THE VIEW FROM WEST POINT: QUESTIONING RUMSFELD
An Army of dissent
Cadets wrestle with handling of Iraq war
A group of West Point cadets make their way to the mess hall. (Newsday / Alan Raia / April 24, 2006)
WEST POINT, N.Y. - From an upstate town swallowed by grief on 9/11, she came here, looking to do her part. For soon-to-be-2nd Lt. Jill Rahon, some of those gung-ho feelings have faded a bit after four hard years, but not the sense of wanting to see the job done right in Iraq.
Some West Point grads she knows went to Iraq already. Some aren't coming home. The school announces their deaths over the PA system at lunch in cavernous Washington Hall, silencing 4,000 cadets at once with the regret-to-inform-you news they've come to dread.
So for Rahon and fellow cadets, the recent bitter debate between six retired generals and Defense Secretary Donald Rumsfeld is all too real.
In classroom lectures and barracks bull sessions, the next generation of Army leaders is wrestling with an earlier generation's public attack on the defense secretary at a time of war.
And at least some members about to join the Long Gray Line aren't shy about breaking ranks with Rumsfeld.

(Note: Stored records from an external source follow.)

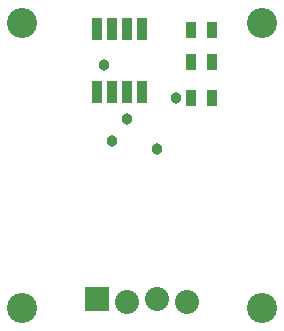
<source format=gts>
%FSLAX23Y23*%
%MOIN*%
G04 EasyPC Gerber Version 15.0.4 Build 3016 *
%ADD82R,0.03750X0.05324*%
%ADD81R,0.03750X0.07687*%
%ADD83R,0.08000X0.08000*%
%ADD85C,0.03800*%
%ADD84C,0.08000*%
%ADD80C,0.10061*%
X0Y0D02*
D02*
D80*
X101Y99D03*
Y1049D03*
X901Y99D03*
Y1049D03*
D02*
D81*
X350Y820D03*
Y1030D03*
X400Y820D03*
Y1030D03*
X450Y820D03*
Y1030D03*
X500Y820D03*
Y1030D03*
D02*
D82*
X665Y800D03*
Y920D03*
Y1025D03*
X735Y800D03*
Y920D03*
Y1025D03*
D02*
D83*
X350Y130D03*
D02*
D84*
X450Y120D03*
X550Y130D03*
X650Y120D03*
D02*
D85*
X375Y910D03*
X400Y655D03*
X450Y730D03*
X550Y630D03*
X615Y800D03*
X0Y0D02*
M02*

</source>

Rahon and others agreed with the generals that the United States probably should have sent more troops into Iraq - a move Rumsfeld opposed - and some questioned why the Pentagon didn't anticipate the insurgency that has bedeviled U.S. forces.
Rumsfeld should stay
To be sure, none of the more than a half-dozen cadets interviewed last week said Rumsfeld should resign, as the generals have. Several saved their sharpest tones for the ex-generals, accusing them of carping from the sidelines instead of fixing the war plan while still in uniform.
But at least among some cadets here, there also is a feeling that it's time that Rumsfeld himself took some heat as the death toll rises.
"I know once those generals came out, there were cadets going, 'Yeah, stick it to him,'" said Rahon, of Washingtonville, a town more than 60 miles from Ground Zero that lost several city firefighters and others on 9/11. "I think they thought he handled the war poorly or handled going in in the first place [poorly]."
'Admit you were wrong'
One cadet said he felt Rumsfeld should apologize to the American people over the flawed rationale for the war, the weapons of mass destruction never found.
"We question his judgment, but as a soldier, we can't stand up and say anything. We have to follow it," said this cadet, who spoke on condition of anonymity. "A lot of people say, 'All we want is an apology - just admit you were wrong and move on,' but it hasn't happened."
Now Rahon shares a larger worry of the generals, that the United States risks taking its eye off the broader war on terror in its involvement in Iraq.To some extent, Rahon said, that's all looking backward instead of focusing on what's important now - how to deal with the problems in Iraq and bring the troops home.
"I'm really one for trying to fix it as much as we can and then get out," said Rahon, 21. "I just hope we can get the war done efficiently, do a good job - and not create any more terrorists."
The cadets graduating May 27 are the first pure post-9/11 class at West Point. All started in the summer of 2002 after the attacks had already happened, and many said that only encouraged them to come.
Four years later, they are no less eager to serve but also are clear-eyed and unsentimental about duty in Iraq, sobered by the fact that as 2nd lieutenants they could soon be leading 30 to 40 soldiers into battle.
"That's what we eat, breathe, sleep - you know you're going into the fight, so you prepare your mind for that," said Cadet Matt Pratt, 22, of Lawton, Okla., who expects to be a 1st Infantry Division armor officer.
West Point's fortress-like campus drips with 200 years of military tradition but these are 21st-century soldiers, just as likely to get the scoop on Iraq by instant-messaging buddies at the front as from any presidential speech.
Cadets talk about Iraq in class, meet generals and lieutenants who've been there, study roadside bombs and Vietnam. Professors say they encourage the students to reach their own conclusions, to better arm them for the day when that scared and homesick 18-year-old private asks them, "Why are we here?"